So there’s been a few companies where it took me a while to figure out, “Holy cow, this company is a printing press. It has a license to print money and is growing fast.” These come-to-growth moments have been loosely as follows: I came to appreciate Disney in 2013, Visa in 2014, Nike in 2015, and now, in 2016, Sherwin-Williams has really been the business that has come onto my radar after years of neglect.
The stock rarely goes on sale, and I imagine that many people buying it outside of the 2008-2009 period felt like they were paying a higher price than they’re comfortable with. But Sherwin-Williams has such an extended record of growing earnings quickly that the seemingly high price of the moment becomes a pined-for entry point in short order.
These are the total return data points:
Since 1985, Sherwin-Williams (SHW) stock has returned 16.3% per year.
Since 1990, 15.9% per year.
Since 1995, 16.3% per year.
Since 2000, 19.7% per year.
Since 2005, 20.1% per year.
Since 2010, 29.0% per year.
The current P/E ratio at Sherwin Williams, which is in the low 20s, might make the stock look more expensive than an accurate assessment of the earnings power might suggest. Just as the strength of the U.S. dollar in recent years has obscured the business performance of many U.S. multinationals, merger activity that will lead to rapid increases in earnings per share can make a stock’s P/E ratio look expensive before the deal is fully consummated.
Together with Valspar, the earnings power of Sherwin-Williams ought to increase from the current $12.50 per share to somewhere around $14.50 per share. The $291 share price, which might seem a bit on the unreasonable side if you look at the $12.50 in current earnings and see a stated P/E ratio of 23.8, sits squarely in that zone of reasonableness at 20x earnings if you adjust for the share dilution and acquisition costs of Valspar and then size up the combined earnings power.
You know what else is interesting? Among the major financial sites, be it CNBC or Seeking Alpha, you end up seeing hardly any attention given to Sherwin-Williams at all. It gets the procedural treatment–earnings are noted, dividend payments are stated, and M&A activity gets a passing headline. But beyond that, there is very little discussion of Sherwin-Williams as a long-term investment.
That is a mistake. The media fixation on Netflix, Apple, Facebook, and Amazon, whose businesses have admittedly created monstrous amounts of wealth for shareholders that have been around for 5+ years, feed into the “stocks are gambling instruments” mentality because there is no real predictability about what those businesses will look like five years from now.
Paint, on the other hand, is the definition of boring and predictable. But this is an example of where boring, repeatable profits coming in and in, over and over again, creates an ideal formula for wealth.
The more I study the excellent profit margins, exemplary long-term record of growth, strong balance sheet, and intuitive appeal of a strong business that is resistant to technological change, the more I conclude that I made a terrible mistake leaving Sherwin-Williams off of my Master List of Stocks tab on the homepage. Adjusted for earnings quality, it is probably one of the top 75 businesses in the world; adjusted for earnings quality and growth potential, it slides into the top 40.
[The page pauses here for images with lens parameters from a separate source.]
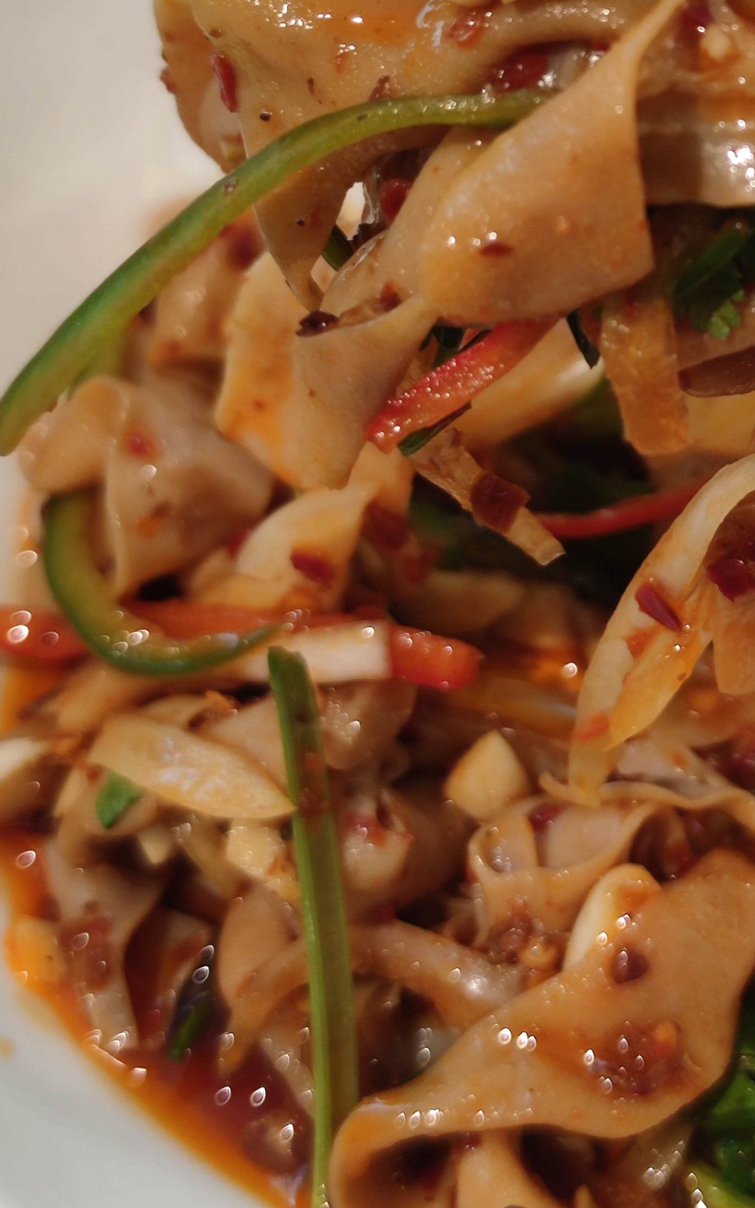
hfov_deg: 15.8
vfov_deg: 25.1
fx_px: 2699
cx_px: 629
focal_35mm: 82
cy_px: 441
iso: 118
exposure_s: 1/100
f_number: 1.69
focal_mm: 6.72
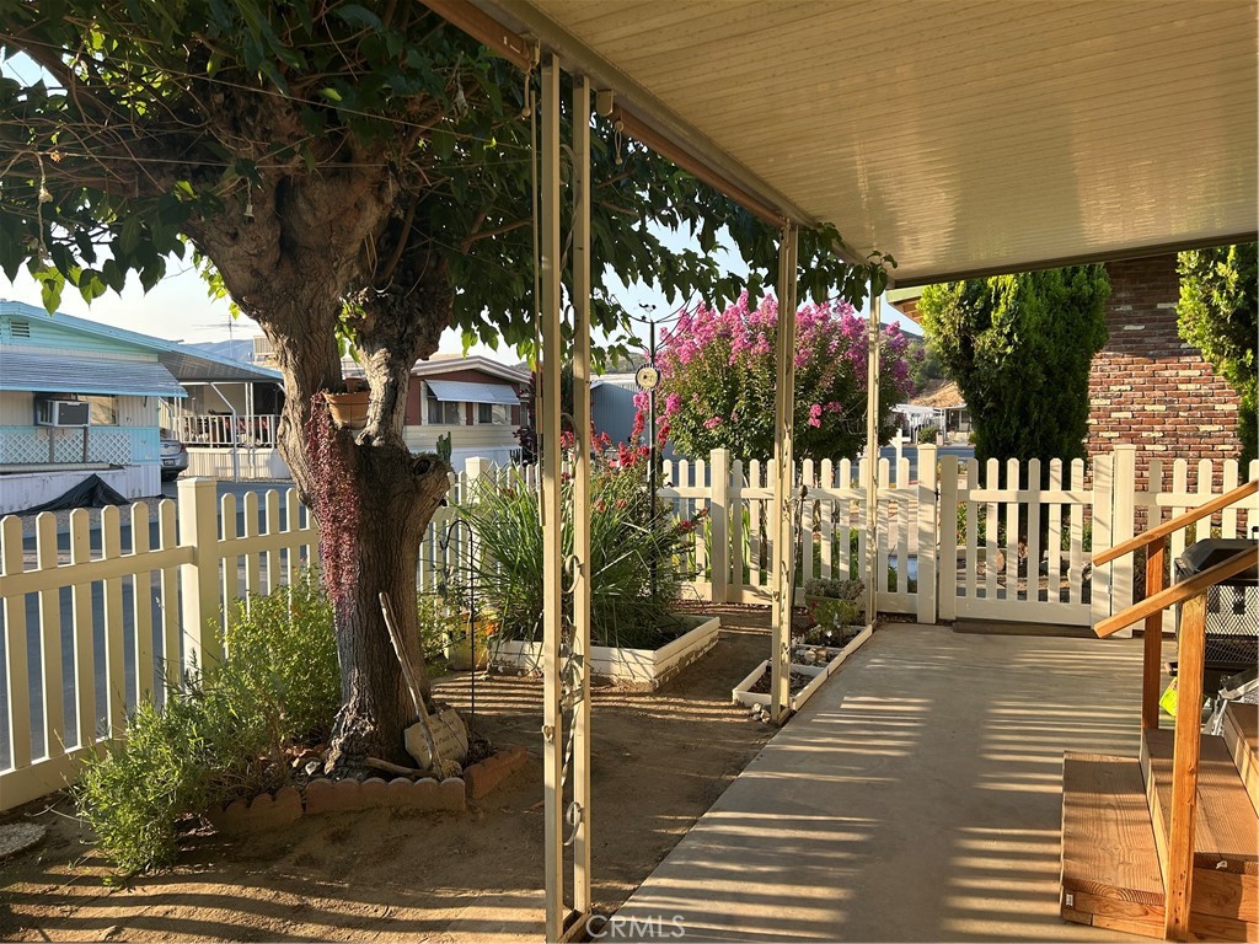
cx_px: 630
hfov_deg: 67.3
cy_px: 472
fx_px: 946
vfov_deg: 53.1
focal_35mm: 26
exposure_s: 1/791
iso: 50
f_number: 1.5
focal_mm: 5.7
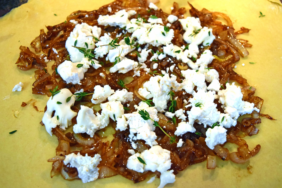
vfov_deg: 26.5
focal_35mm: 51
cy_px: 94
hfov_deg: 38.9
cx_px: 141
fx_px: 399
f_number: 4.5
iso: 1250
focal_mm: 34
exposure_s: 1/60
It’s funny that people looking to get rich quick always look to the homerun-or-strikeout tech sector as the place to radically improve their household balance sheet. No one would intuitively rush to a large-cap paint company, and yet, you only needed to come up with $58,000 sixteen years ago to have over a million dollar’s worth of Sherwin-Williams stock today. Tens of thousands of dollars, compounding over a decade and a half, grew to over a million.
My only lament is that, like with Disney, Visa, and Nike, I experience my revelation years into a bull market. Over a 10+ year time frame, paying the upper end of fair value won’t matter much. Over a five year time frame, I’m less clear. But I am clear that Sherwin-Williams is an “inevitable” stock which probably ought to work its way into every individual investor’s portfolio at some point.
Originally posted 2016-05-24 22:33:18.